Reading text:
______

This article appeared in Financial Times on June 16, 2006.

Efforts by other Microsoft executives to depict Bill Gates's decision to step back from the company as part of an orderly transition could do nothing on Thursday to disguise the historic nature of the news: the man who has shaped the business empire of the age is about to step off the commercial stage.

A fiercely competitive executive whose remorseless approach to business strategy has long made it the most feared company in the technology industry, Mr Gates's personal style has been central to Microsoft's success -- as well as its near brush with disaster at the hands of the US government.

The company may employ more than 60,000 people, but Mr Gates's intellectually combative nature still defines its corporate culture and he remains the figurehead for its armies of software developers.

Mr Gates's precocious talents were evident from the age of 13, when he first took up computer programming. He founded Microsoft while studying as an undergraduate at Harvard and dropped out in his junior year to devote himself full-time to the company.

However, it was his business skills as much as his technology vision that were to lay the foundation for Microsoft's success. The defining moment came in 1980, when IBM turned to the unknown software concern to supply an operating system that would run the new desktop computers it had designed.

Mr Gates took full advantage of the opening, going on to license his software to rival makers of IBM "clones" and eventually dominating the era of the personal computer.

The IBM deal also highlighted another aspect of Mr Gates's success: his opportunistic use of breakthroughs made by others to seize the initiative in a new technology market.

The first PC operating system, Microsoft called it DOS, had been rapidly licensed from its original developer when the IBM opening came up. Mr Gates performed a similarly deft manoeuvre at the end of the 1980s, copying the mouse-driven "graphical user interface" developed by Xerox to lay the foundation for the boom in PC adoption that was to follow.

The aggressively competitive style that Mr Gates promoted at the software upstart was to come back to haunt the company, however.

Its attack on Netscape, whose internet browser had helped to promote mass- market adoption of the internet, drew the scrutiny of US regulators, eventually prompting a judge to order a break-up of Microsoft.

That order was revoked after the more business-friendly Bush administration had come to office, although not before Mr Gates himself had stepped back to take a less high-profile role at the company he co-founded.

______

Data excerpts:
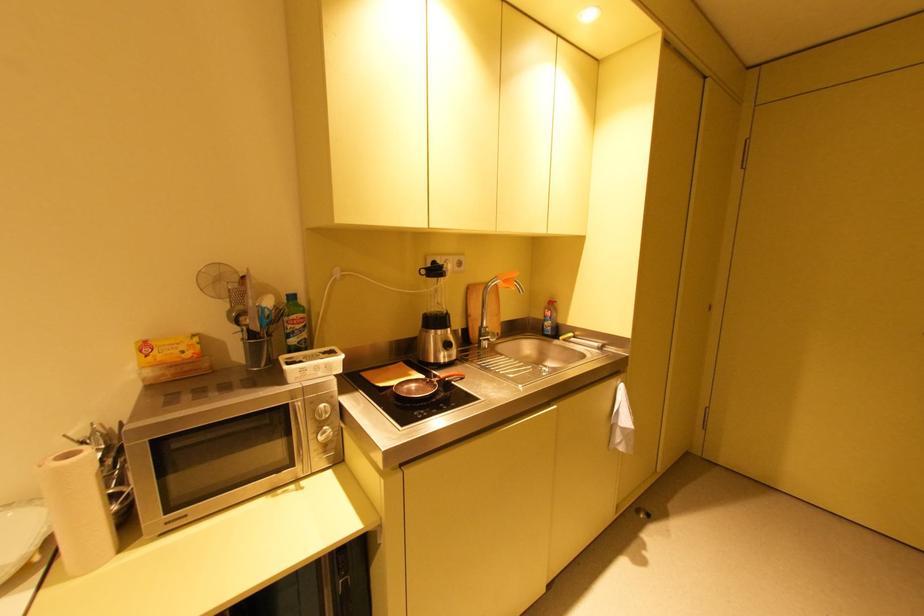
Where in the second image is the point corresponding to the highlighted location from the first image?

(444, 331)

______

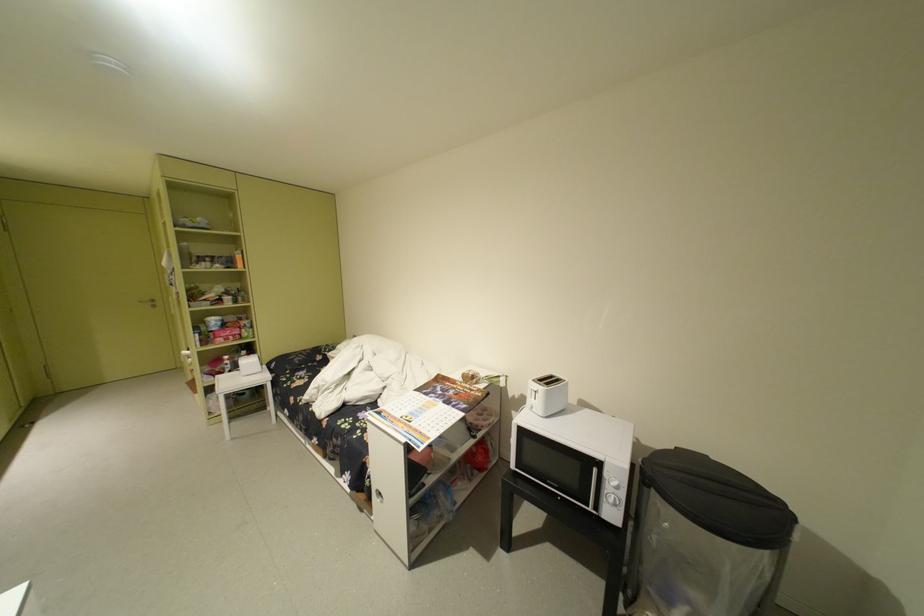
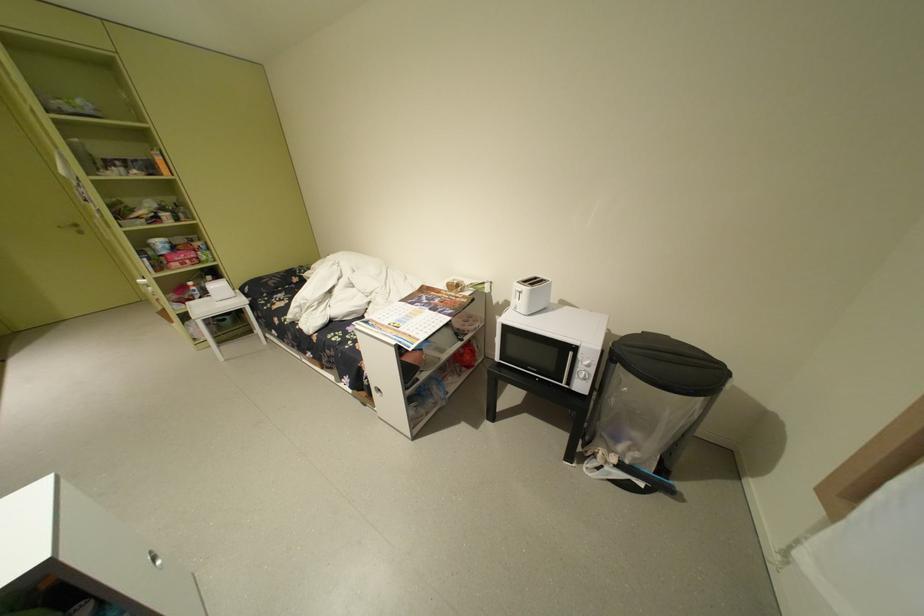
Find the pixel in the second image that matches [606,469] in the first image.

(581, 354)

______

Problem details: Decide whether each statement agrees with the Bill Gates article, answering yes or no and quoting the exact words from the article that settle it. (a) Gates first took up computer programming at the age of 13. (b) Gates completed his Harvard degree before founding Microsoft. (c) The judge's order to break up Microsoft was carried out.

Task output:
(a) Yes: "Mr Gates's precocious talents were evident from the age of 13, when he first took up computer programming."
(b) No: "He founded Microsoft while studying as an undergraduate at Harvard and dropped out in his junior year to devote himself full-time to the company."
(c) No: "That order was revoked after the more business-friendly Bush administration had come to office"